La seconda stagione di One Piece su Netflix non si è limitata a ricalcare le orme del manga, ma ha deciso di giocare d’anticipo, seminando indizi e personaggi che i fan non si aspettavano di vedere così presto. Mentre tutti gli occhi erano puntati sul debutto in CGI di Tony Tony Chopper o sull’ingresso regale della Principessa Vivi, gli autori hanno nascosto un clamoroso Easter Egg che svela un futuro membro della ciurma di Cappello di Paglia.

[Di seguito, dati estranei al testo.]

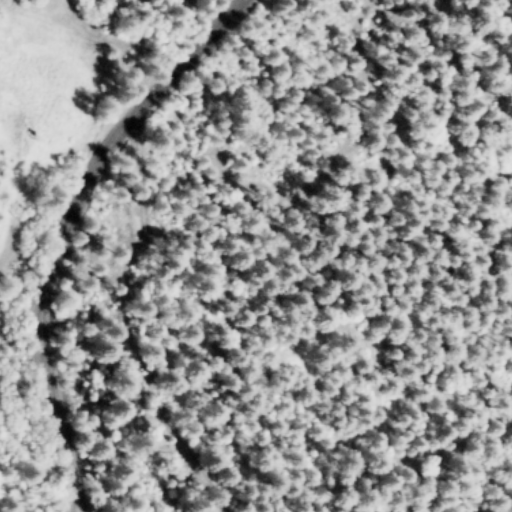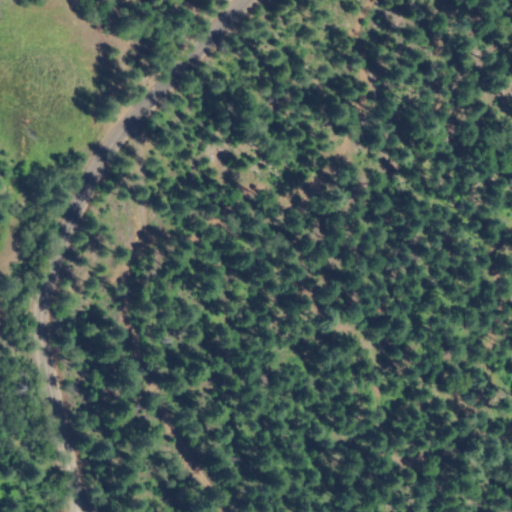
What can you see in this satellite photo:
road: (70, 227)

Se non hai prestato attenzione ai flashback del secondo episodio di Into the Grand Line, potresti aver perso il debutto “umano” di uno dei personaggi più amati dell’intera opera di Eiichiro Oda.

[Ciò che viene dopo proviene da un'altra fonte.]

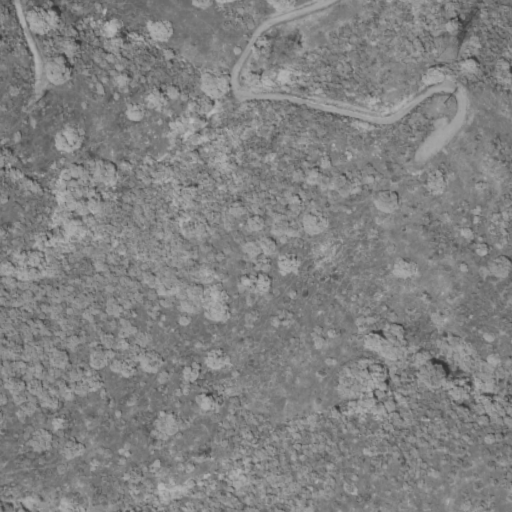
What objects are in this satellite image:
power tower: (434, 50)
road: (312, 103)
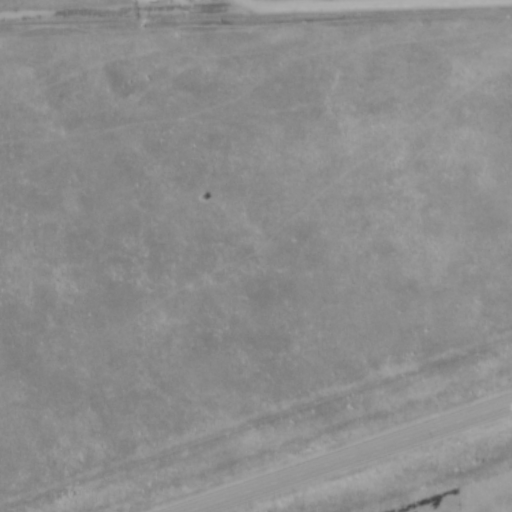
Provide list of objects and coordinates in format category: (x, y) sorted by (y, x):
road: (368, 12)
road: (355, 459)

Attenzione! Seguono possibili spoiler! Proseguite nella lettura a vostro rischio e pericolo.
In breve
- Cameo Storico: Brook, il futuro musicista della ciurma, appare per la prima volta in versione umana.

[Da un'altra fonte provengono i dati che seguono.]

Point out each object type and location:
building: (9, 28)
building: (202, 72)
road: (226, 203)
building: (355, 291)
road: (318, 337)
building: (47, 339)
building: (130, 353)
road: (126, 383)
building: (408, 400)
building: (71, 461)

- Il legame con Lovoon: La sua introduzione avviene tramite il flashback della balena gigante a Reverse Mountain.
- L’attore: È Martial T. Batchamen a prestare il volto (e il violino) al leggendario pirata dei Rumbar.
- Spoiler Alert: Nel materiale originale, questa rivelazione arriva centinaia di capitoli dopo, durante la saga di Thriller Bark.
Il debutto di Brook: Binks’ Sake risuona su Netflix
Nel secondo episodio della nuova stagione, facciamo la conoscenza di Lovoon, la balena che colpisce incessantemente la Reverse Mountain. Attraverso i racconti di Crocus (interpretato da Clive Russell), veniamo trasportati in un flashback di cinquant’anni prima, quando una ciurma di pirati musicisti lasciò la piccola balena all’ingresso della Rotta Maggiore con la promessa di tornare.
È qui che avviene il miracolo: vediamo Martial T. Batchamen nei panni di un giovane Brook, intento a suonare al violino le note malinconiche di Binks’ Sake (conosciuta in Italia come Il liquore di Binks). Si tratta di un momento di un’intensità emotiva enorme, che stabilisce un legame immediato tra il passato di Lovoon e il futuro di Luffy.
Chi è davvero Brook? (SPOILER)

Per chi segue solo il live-action, questa figura potrebbe sembrare un semplice comprimario del passato. In realtà, i lettori del manga sanno bene che quel musicista è destinato a diventare il nono membro della ciurma di Cappello di Paglia.
A causa del potere del frutto del diavolo Yomi Yomi (Revive-Revive), l’anima di Brook è tornata nel suo corpo dopo la morte, ma avendo impiegato troppo tempo a ritrovarlo tra le nebbie del triangolo Florian, lo ha rinvenuto ridotto a uno scheletro. Questo cameo è una mossa geniale di Netflix: assicura ai fan che la serie ha una visione a lungo termine, rendendo omaggio a un personaggio che, se la serie continuerà, vedremo in una veste decisamente più… ossea.
Un regalo per i fan o un presagio?
Inserire Brook così presto è un rischio calcolato. La saga di Thriller Bark, dove lo spadaccino canterino fa il suo vero ingresso, è ancora lontana anni luce in termini di produzione. Mostrandolo ora, gli showrunner hanno voluto dare un segnale di speranza: la volontà di coprire tutta l’epopea di Oda c’è tutta. Anche se non dovessimo mai arrivare a vedere la sua forma scheletrica in una quinta o sesta stagione, abbiamo avuto il piacere di vedere l’uomo dietro la leggenda, rendendo il tema del destino e delle promesse ancora più centrale in questa trasposizione.